People ask me if there were challenges playing someone who is considered to have a disability, or “ special needs”. In retrospect I realise that the question never arose. Of course, all drama tends to focus on characters with “a special need” that’s why they are “dramatic”. The peculiarities of that struggle constitute the story. In this sense playing Neil was no different to any other character I have played. But Neil’s “needs” are the practical daily needs we all share: getting a lift to the football, a job, an extra sandwich.

Prior to filming Marvellous, my understanding of the issues affecting people with a learning disability was minimal. I am Patron of InnerSense, an arts company who continue to lead pioneering multi-sensory workshops for people with profound and multiple learning disabilities and I had improvised and performed with their clients. Often the participants are people who may need considerable, round-the-clock support and struggle to communicate to even their closest family members. But talking to Pete and Neil, I realised how unusual this film is.

What struck me most starkly is how rarely I had ever seen people with a disability like this in society, let alone the media. When disability is featured in mainstream drama it is often vulnerability, naivety and tragedy that is emphasised. Peter’s version of Neil’s life story gloriously subverts these expectations with humour, self-determination and victory.

Neil’s abiding optimism is an unusual subject for drama. The film depicts struggles with his local Jobcentre to find a suitable role, and the bullying that he faced. These are the challenges often facing the 1.4 million people in the UK with a learning disability, says Mencap. Yet when you speak to Neil, his outlook is relentlessly positive, either unaware of or simply undeterred by any emotional, physical or practical obstacle. In many ways the community in which Neil has thrived is as much the hero of the drama. Stoke, the church, the circus, the football club and most poignantly his mother, form a circle into which Neil is integrated and nurtured.

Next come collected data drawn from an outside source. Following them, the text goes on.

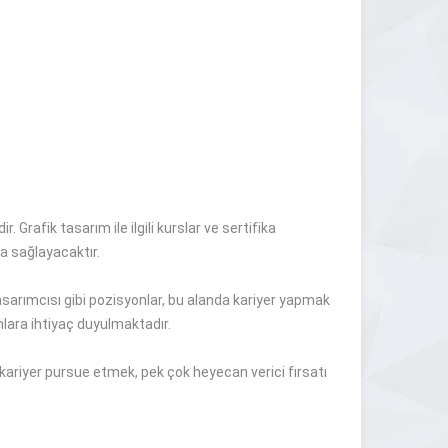
ir.
Grafik
tasarım ile ilgili kurslar ve sertifika
da sağlayacaktır
.
 tasarımcısı gibi pozisyonlar, bu alanda kariyer yapmak
nlara ihtiyaç
duyulmaktadır
.
kariyer
pursue etmek
,
pek çok
heyecan verici
fırsatı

Of the many things I have learned meeting Neil, his network and indeed Mencap, two key lessons stand out. Firstly, that drama featuring characters with a learning disability need not always be depressing or tragic. Neil Baldwin is one of the most cherished people I have ever met. He continues to expand the sphere of his influence fearlessly and energetically.

Secondly, that the media needs to do more. Society’s attitude to people with a learning disability has too often been to sympathise and forget. Without a progressive media informing the public of what is possible for the disability community, we risk a society where those who are viewed as different remain at the corners of society, not due to their disability, but the way society views their disability. Marvellous celebrates the achievements of a dynamic, resilient individual whose disability is rendered irrelevant by the communities in which he continues to thrive.